This coming weekend is the 30th anniversary reunion for Virginia Commonwealth University’s MFA program in creative writing. Originally, I thought I was going, but delays in information about the schedule of events, conflicting life events and obligations, and this pesky day job that makes getting to and from Richmond on a weekend in the middle of the term ultimately are all preventing it.
And actually as I think about it right now, that’s been the story of my life regarding reunions. I missed my 20th high school reunion because I was in Hawaii. I’m missing this one because of the above, but oddly and for unrelated reasons, I’ll be in New Orleans. Maybe I don’t actually like reunions but I am not willing to admit it. Maybe I want to lock the past in the past. There is something to be said for that.
I started in the MFA program in 1988 in large part because Greg Donovan, the director of the program then and I think the director of it now, called me up and offered me a graduate assistantship. I recall being rather coy and full of myself, saying something about mulling over other offers– which I had, sort of. I had been admitted to a couple of other programs but without funding. Greg said something like “Well, it’s not worth it to go into a lot of debt to get a degree in creative writing” and I was signed up.
At 22, I was the youngest person in the program at the time I was there– maybe up to that point. I always thought this gave me certain advantages because if I did something good, people would say “yes, and he’s only 22!” whereas if I did something bad, people would say “well, he’s only 22.”
I don’t want to romanticize it all now– there were a lot of “bad times” of various kinds and flavors, mostly of the sort that I think to happen to any 20-something graduate student living far from home– but I mostly hold on to the good. I think it says something that I’m on much better “Facebook-like” friend relations with people from my MFA program than I am with people from my PhD program. Oh, Annette and I still have some good friends from Bowling Green days, but the PhD was rather “intense” (to put it mildly) and didn’t exactly foster social bonds that well. I don’t like this word, but there was a lot more “camaraderie” in the MFA program, maybe because we were helping each other try to be artists, maybe because a short story or essay workshop class can seem a lot like group therapy. Maybe I feel that way now just because I was so much younger and way WAY more naive.

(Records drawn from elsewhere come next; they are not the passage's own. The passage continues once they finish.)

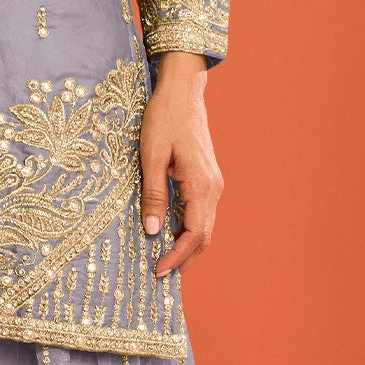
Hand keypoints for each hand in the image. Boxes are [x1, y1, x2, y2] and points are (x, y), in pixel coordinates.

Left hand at [139, 52, 222, 276]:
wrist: (183, 89)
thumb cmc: (164, 118)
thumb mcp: (151, 157)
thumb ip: (153, 195)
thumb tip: (153, 231)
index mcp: (201, 185)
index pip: (194, 234)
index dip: (177, 257)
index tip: (158, 271)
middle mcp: (213, 187)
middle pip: (203, 236)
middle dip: (184, 259)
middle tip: (160, 275)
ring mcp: (212, 183)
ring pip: (204, 226)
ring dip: (186, 247)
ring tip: (164, 262)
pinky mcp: (206, 179)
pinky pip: (201, 214)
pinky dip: (188, 231)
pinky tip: (170, 237)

Anyway, it was a lot of fun, and when I get a chance to advise students now about whether or not to go into a creative writing program, I always say that it’s a great opportunity just as long as you realize that it doesn’t inherently translate into a job after you finish. You won’t find a lot of ads on Craigslist or Monster.com that say “MFA in fiction writing required,” with the exception of jobs actually teaching creative writing, and those positions are few and far between. What I got out of it was the luxury and privilege of being with a group of other people who all cared passionately about their writing. In a lot of ways, it didn’t even matter a whole lot if that writing was any good or not.
And who knows? I’m on sabbatical next winter (the story of that is another post I’m mulling over), and it might be time for me to take up foolish things again, things like making something up.